ОТРЫВОК ИЗ ВОСПОМИНАНИЙ О. С.

…Приезжала я часто, подолгу жила около него и поэтому хорошо знала его жизнь.

Писем приходило к о. Арсению много, они приносили радость людей, волнение, страдание, тоску, горе, страстную мольбу о помощи, боль сердца, сомнение или чувство глубокой веры. В каждом письме жил человек, в той или иной степени отражалась его душа. Одни люди открывали жизнь полностью и не находили нужным щадить себя, другие в отрывочных и подчас неоконченных фразах пытались раскрыть душу, третьи только напоминали о себе, глубоко уверенные, что о. Арсений знает, что волнует писавшего и что сейчас нужно предпринять.

Письма редко приходили почтой, в основном, писались на московские адреса знакомым и привозились оказиями приезжавшими духовными детьми и друзьями и передавались Надежде Петровне. Письма шли из самых разных городов, потому что многие друзья о. Арсения, приобретенные им в ссылках и лагерях, были разбросаны по всей стране, от Владивостока до Калининграда. Каждое письмо читалось внимательно, и писавший знал, что обязательно получит ответ, от содержания которого многое зависело в жизни.

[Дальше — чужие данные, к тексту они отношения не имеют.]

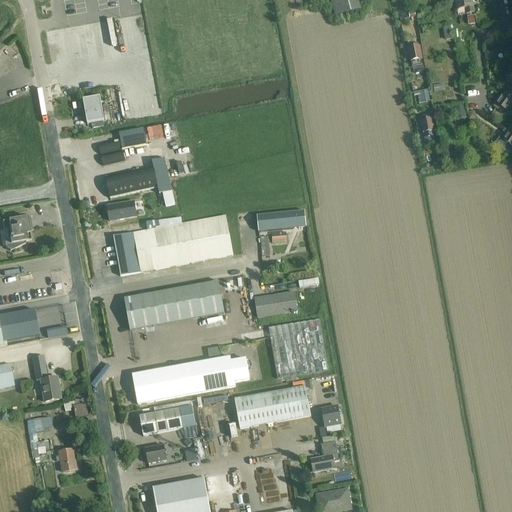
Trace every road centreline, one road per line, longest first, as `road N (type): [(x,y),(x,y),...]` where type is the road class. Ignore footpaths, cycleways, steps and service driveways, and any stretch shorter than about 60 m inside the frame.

Часто и подолгу живя у о. Арсения и невольно наблюдая, я видела, что, читая письма, он мгновенно внутренним взором охватывал все, что когда-то было связано с жизнью человека, писавшего ему. И этот человек со всей его прошлой и настоящей жизнью, казалось, сейчас же входил в комнату, становился рядом с о. Арсением и продолжал рассказывать о себе даже и то, что не высказал в своем письме.

Прочтя письмо, задумчивый и сосредоточенный, сидел о. Арсений за столом, временами рассеянно вглядываясь в качающиеся за окном ветви деревьев, и, казалось, слушал невидимого собеседника, рассказывающего ему о своих горестях и бедах.